As shown in FIG. 3, the apparatus functions to monitor vapor pressure within the vapor recovery pathway and transmit that pressure to the dispenser to control dispenser functions, primarily the actuation of the vapor recovery pump to maintain proper underground storage tank pressure. As shown, the pressure transducer 24 is operatively connected to the vapor recovery pathway 22 via tap 26. Transducer 24 receives pressure and transmits the pressure as a signal S to the RF transponder 28. It will be noted that if RF transponder 28 is an active transponder, a power supply (not shown) is required. The RF transponder converts the signal S to a radio frequency signal RF which is transmitted to the dispenser 30 which houses a radio receiver 32. The radio receiver 32 is operatively connected to a signal converter 34 (or a programmable chip 35) to adjust or control dispenser functions. Examples of monitoring and adjustment are detecting system failures, ORVR refueling, nozzle shutoff, etc. that may require change or shutoff of dispenser fuel pump activity. For example, if there is excess fuel in a balanced vapor return hose, refueling of a conventional automobile will show an increase in vapor pressure. The RF signal can be processed and generate a code to drain fuel out of the vapor recovery pathway. Or, by way of an illustrated example, if an ORVR equipped vehicle is refueling on a vacuum assist vapor recovery system, the pressure in the vapor recovery pathway will be different than a non-ORVR vehicle. The signal converter 34 sends an actuation signal 36 to the vapor recovery pump 38, which is operatively connected to the fuel storage tank 40, for actuation to maintain proper vapor pressure within the fuel storage tank 40.
It will be appreciated from the drawings that the novel monitoring apparatus is contained adjacent the nozzle or in the nozzle itself and transmits a signal by radio waves to control the vapor recovery tank. The monitored vapor pressure within the vapor recovery pathway is directly related to the underground storage tank pressure and is used to monitor and maintain proper vapor pressure in the storage tank. As stated above, proper vapor pressure is maintained by sending an actuation signal based on the monitored pressure which can actuate or turn on the vapor recovery pump, turn off the pump, speed up or slow down the pump.

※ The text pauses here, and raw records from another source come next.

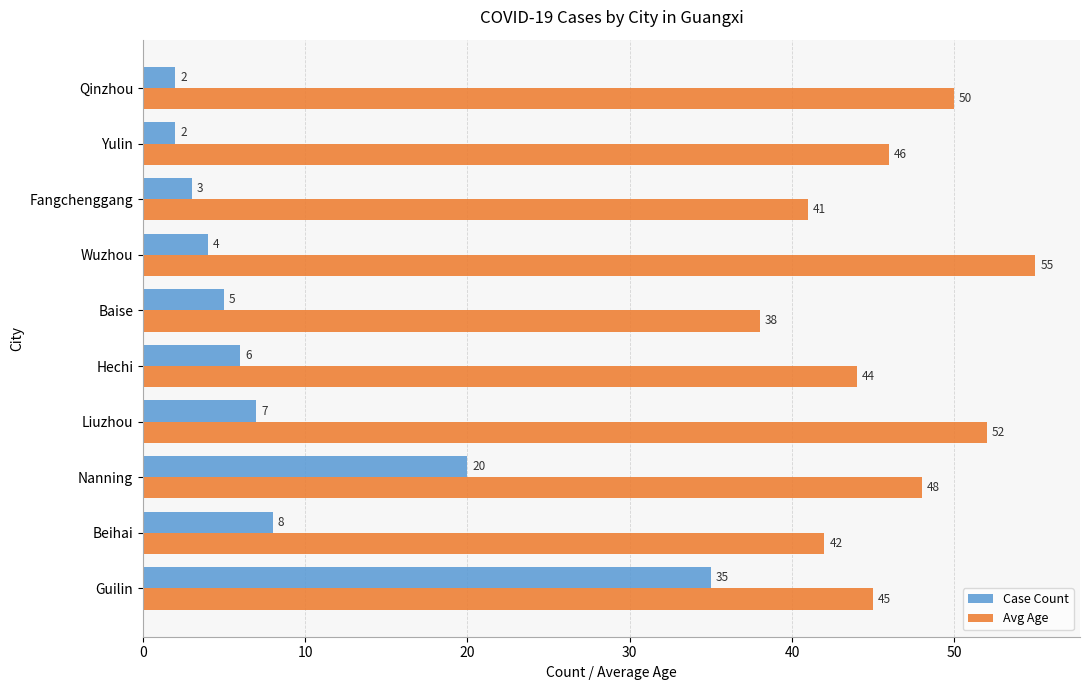

What are all the series names shown in the legend?

Case Count, Avg Age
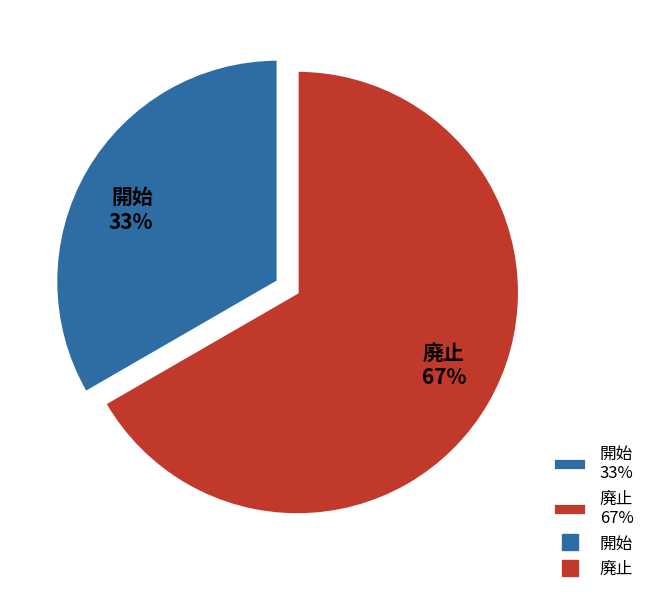

Count the number of slices in the pie.

2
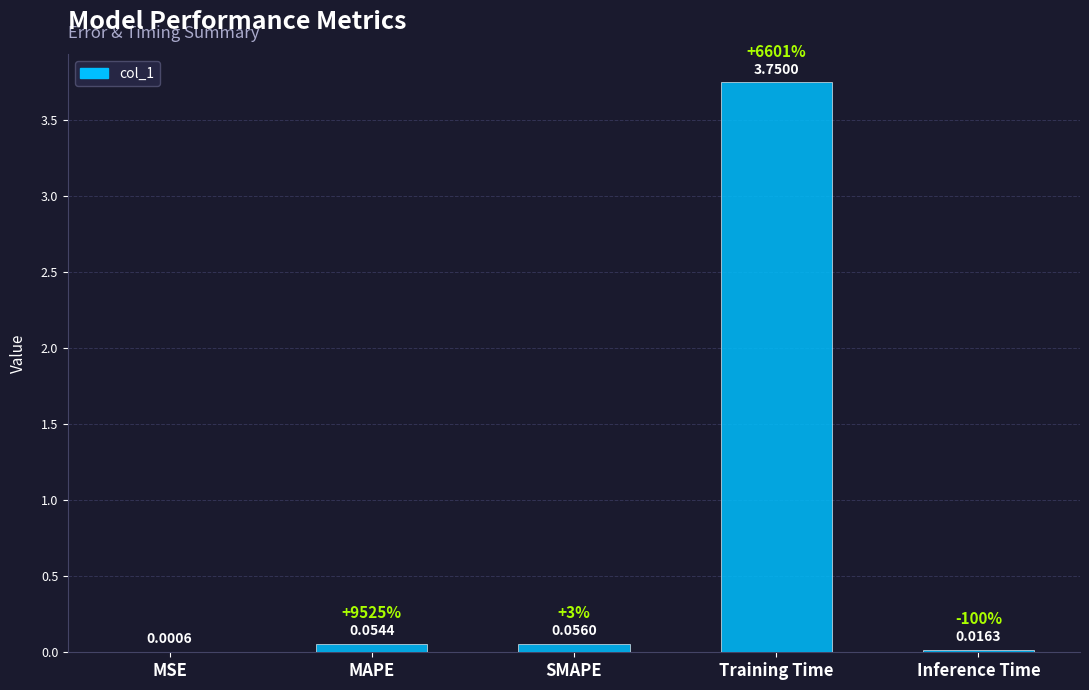

At which label is the value closest to 1?

SMAPE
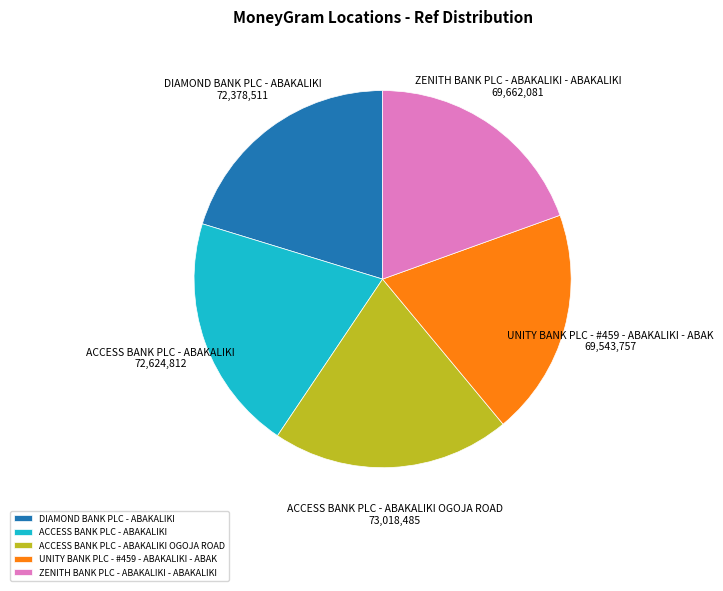

The ACCESS BANK PLC - ABAKALIKI OGOJA ROAD slice represents 27% of the pie. True or false?

False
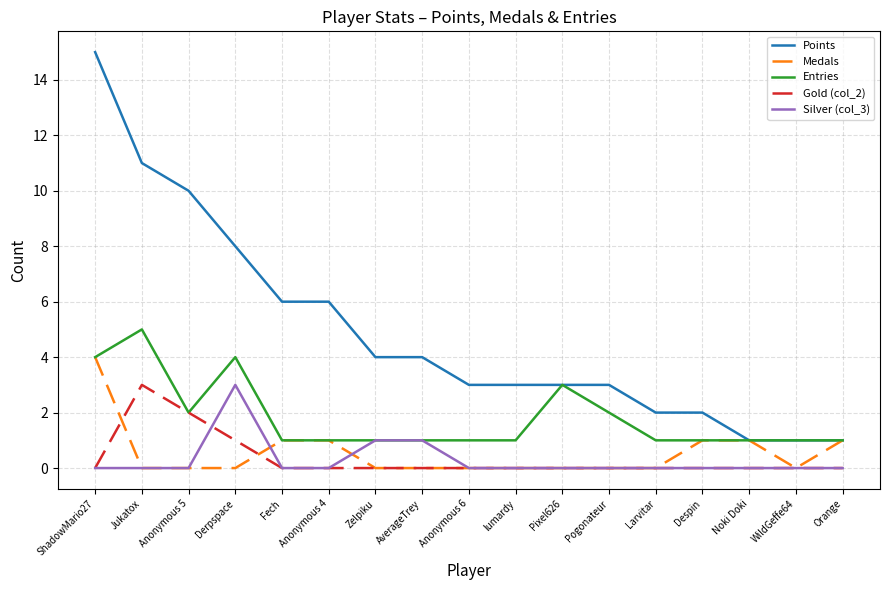

Does the chart have visible grid lines?

Yes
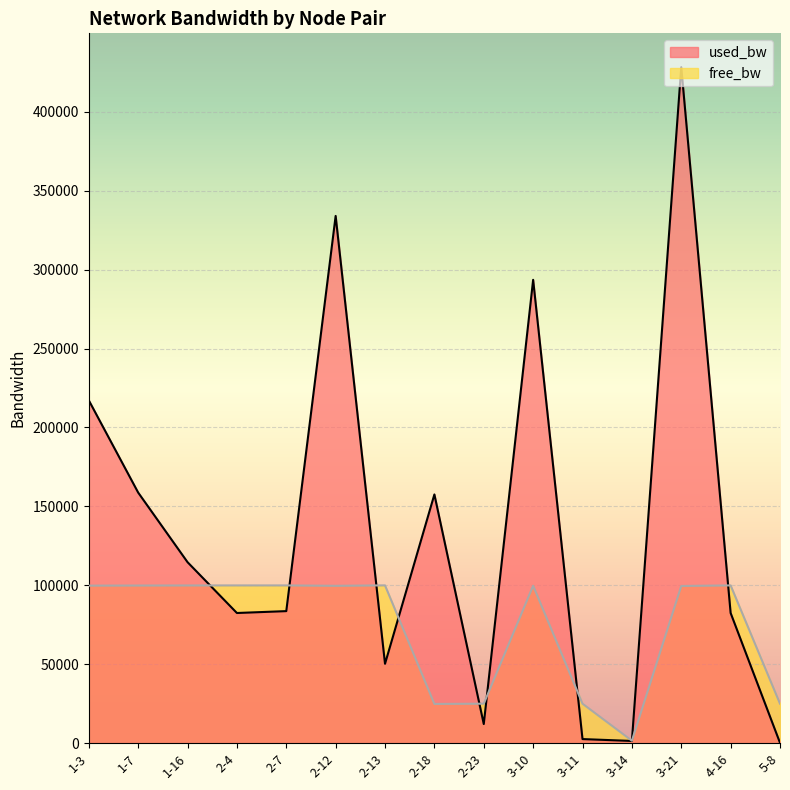

The value of free_bw at 3-14 is 326.0. True or false?

False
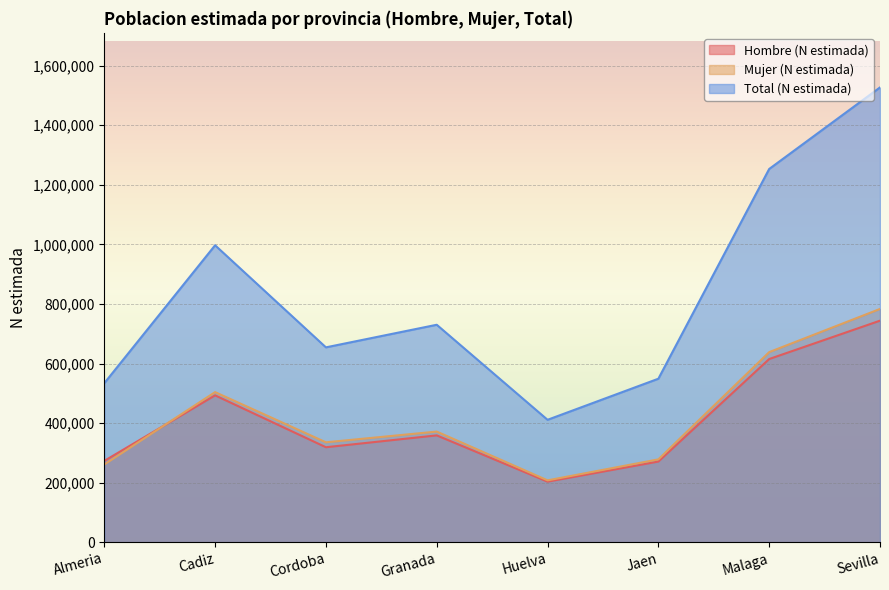

How many data points in Total (N estimada) are above 730127?

3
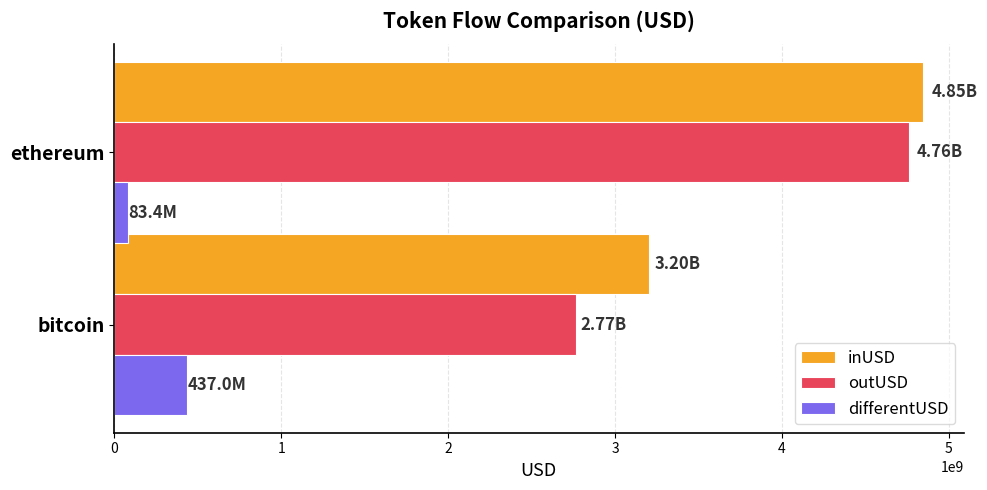

At which label does inUSD reach its peak?

ethereum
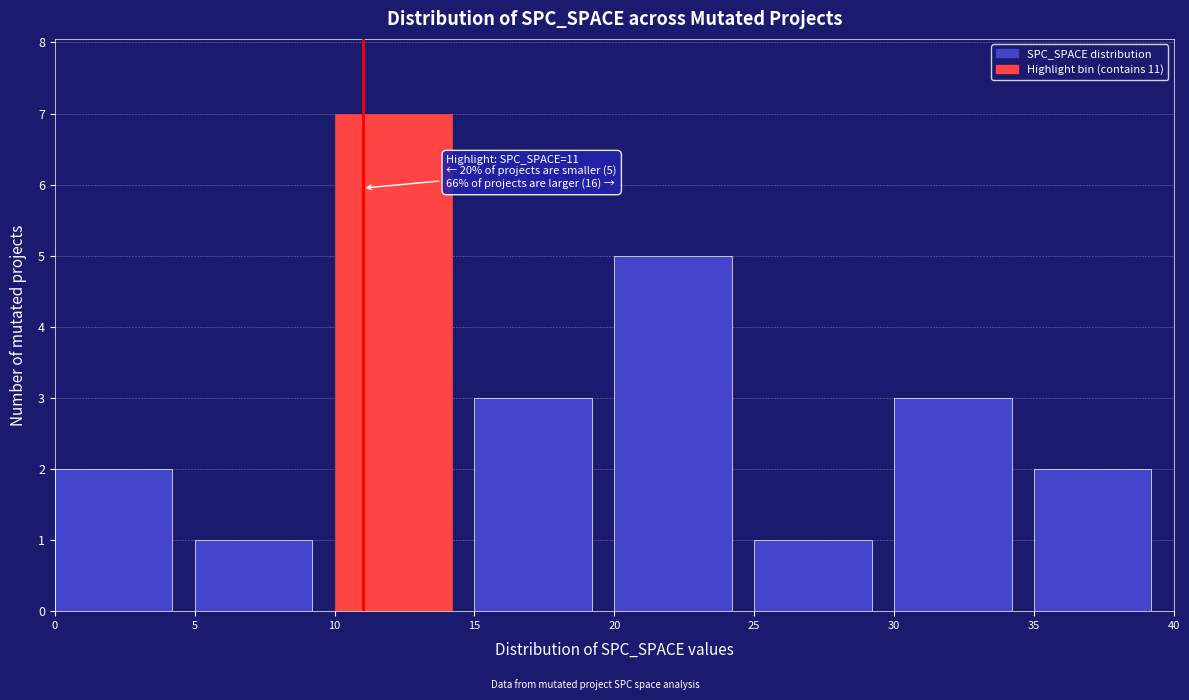

Over which range of the x-axis is the bar tallest?

10 to 15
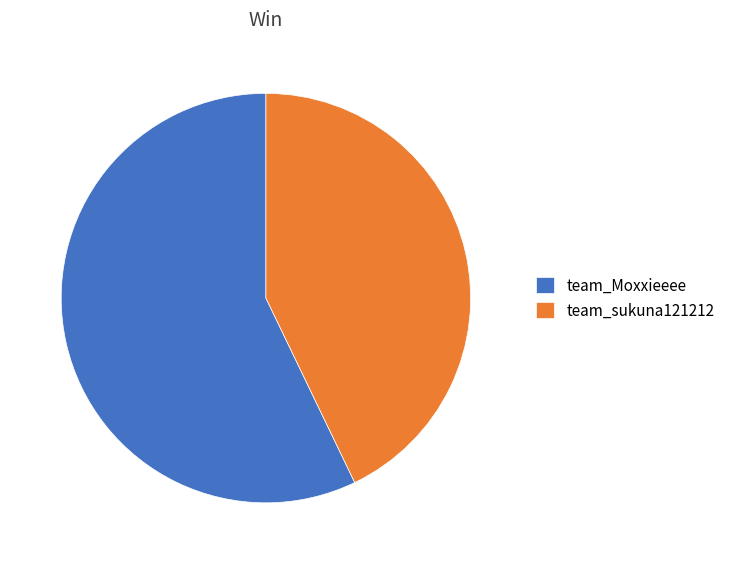

How many segments does this pie chart have?

2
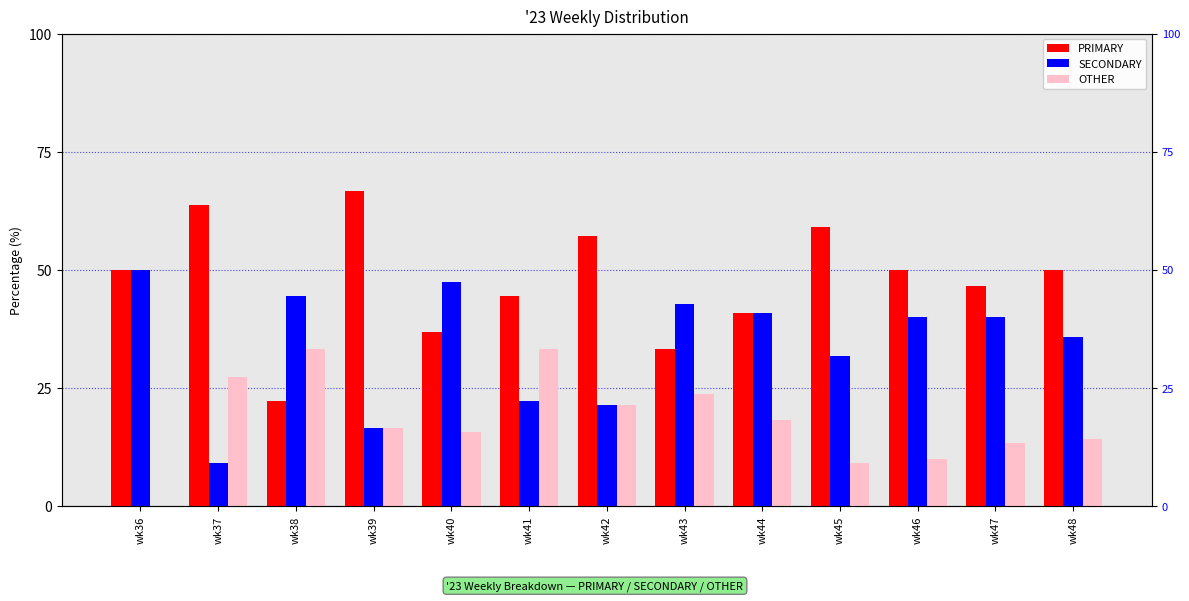

Rank the categories by SECONDARY value from lowest to highest.

wk37, wk39, wk42, wk41, wk45, wk48, wk46, wk47, wk44, wk43, wk38, wk40, wk36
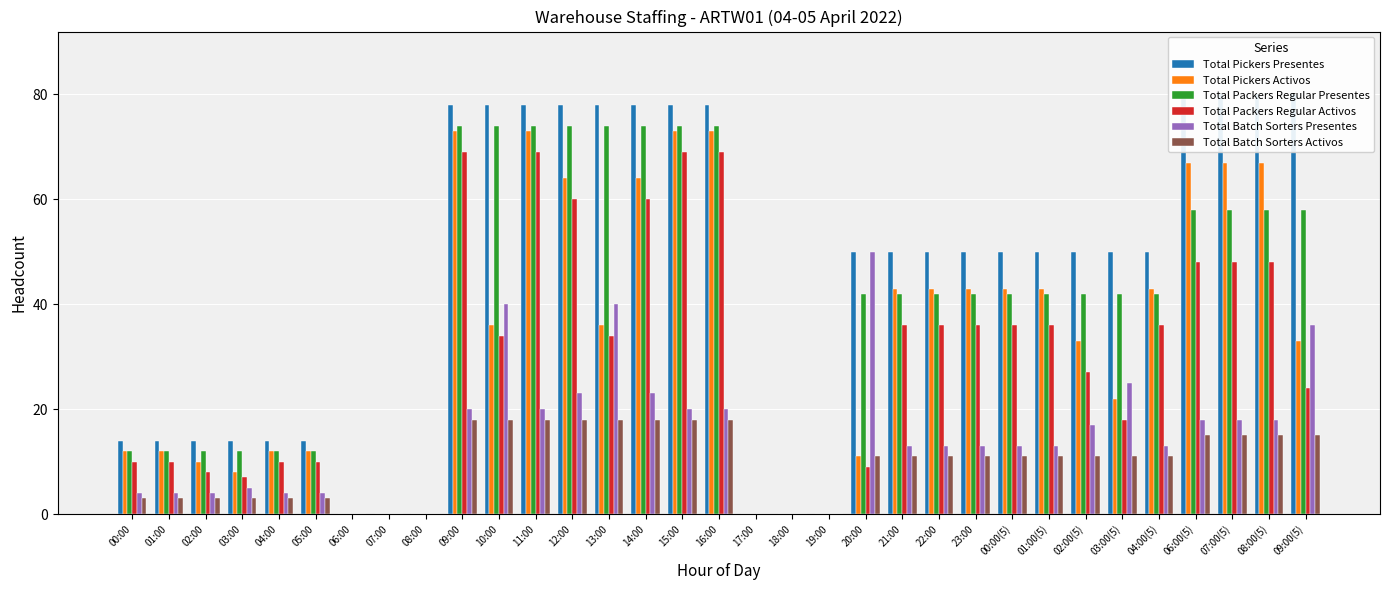

What position from the left is 13:00?

14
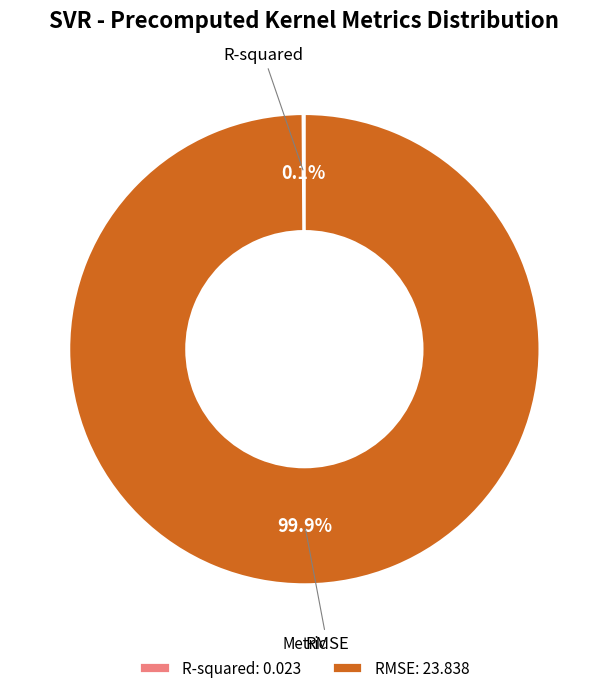

The RMSE slice represents 100% of the pie. True or false?

True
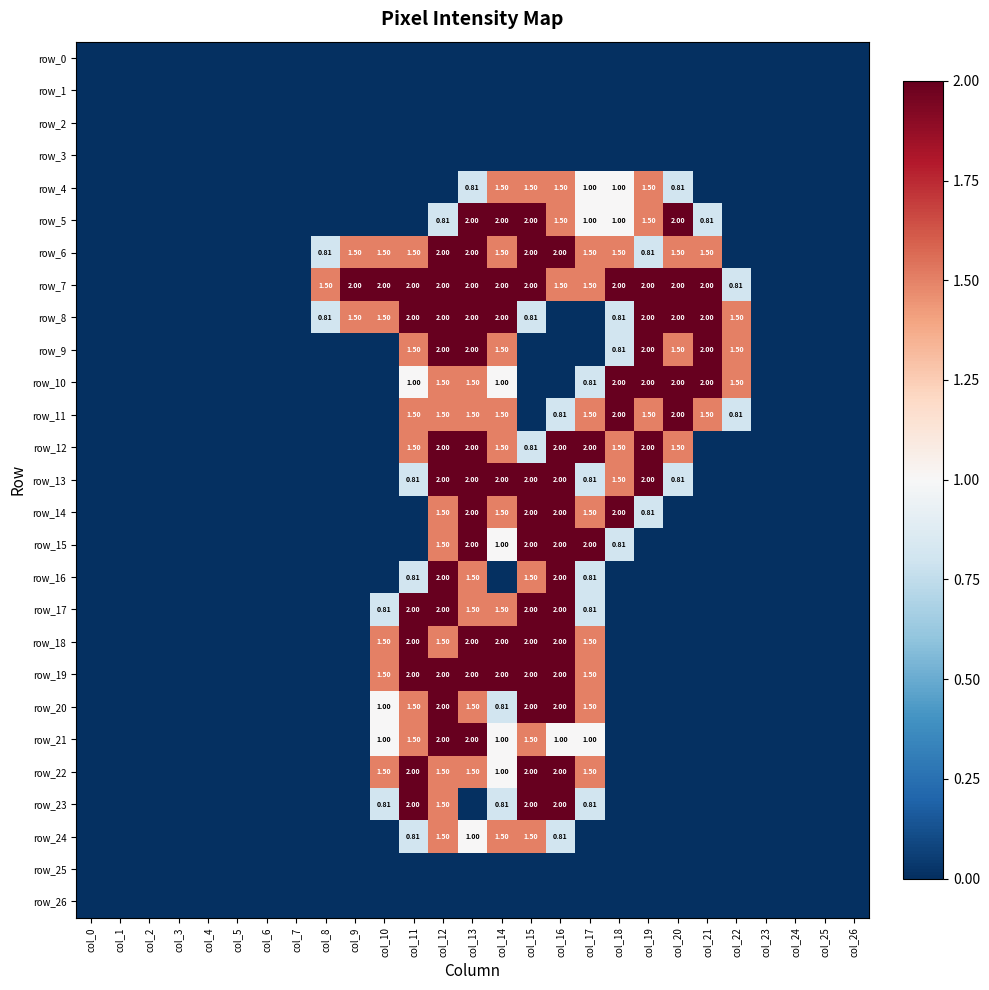

At which category is the sum across all series the highest?

col_12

As will be appreciated, other dispenser functions can be controlled by the RF receiver and appropriate signal converter or preprogrammed chip 35 based upon the monitored vapor pressure without departing from the scope of the appended claims. Therefore, the foregoing description and accompanying drawings are intended to be illustrative only and should not be construed in a limiting sense.